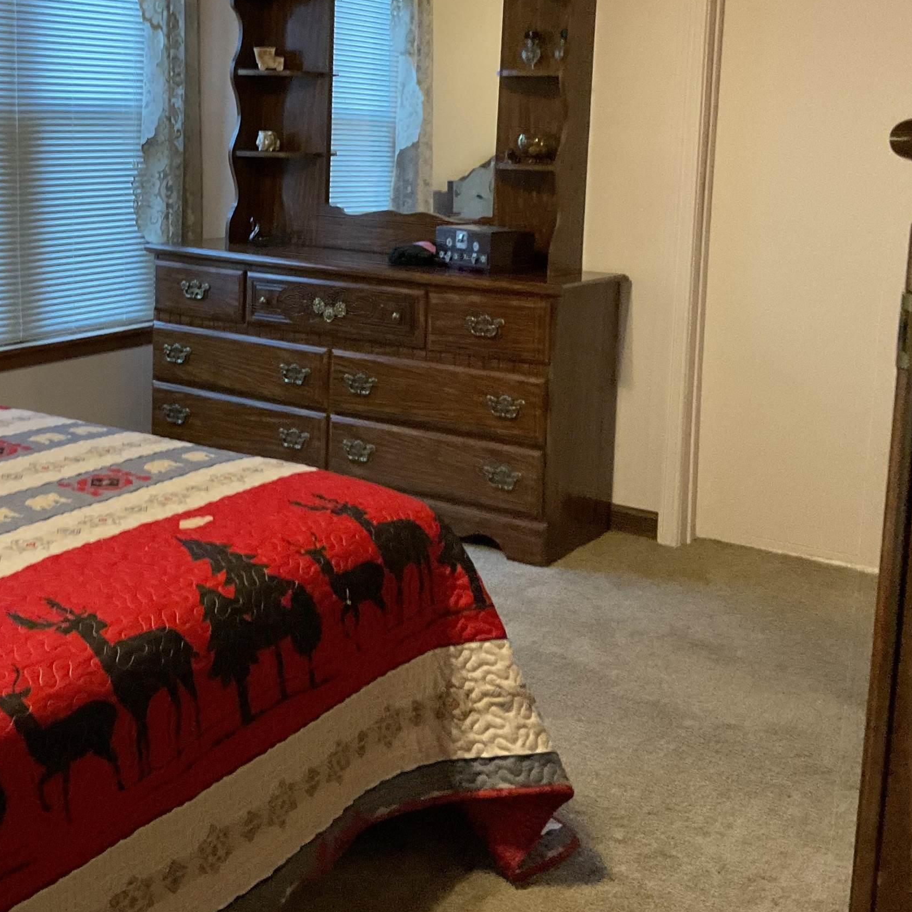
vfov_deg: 35.6
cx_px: 273
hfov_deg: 35.5
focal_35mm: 47
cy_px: 290
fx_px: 1401
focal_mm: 3
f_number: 1.8
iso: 250
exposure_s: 1/60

------

▶ PROBLEM DETAILS: Pictures excluded, quote all the data above exactly.

▶ TASK RESPONSE:
vfov_deg: 35.6
cx_px: 273
hfov_deg: 35.5
focal_35mm: 47
cy_px: 290
fx_px: 1401
focal_mm: 3
f_number: 1.8
iso: 250
exposure_s: 1/60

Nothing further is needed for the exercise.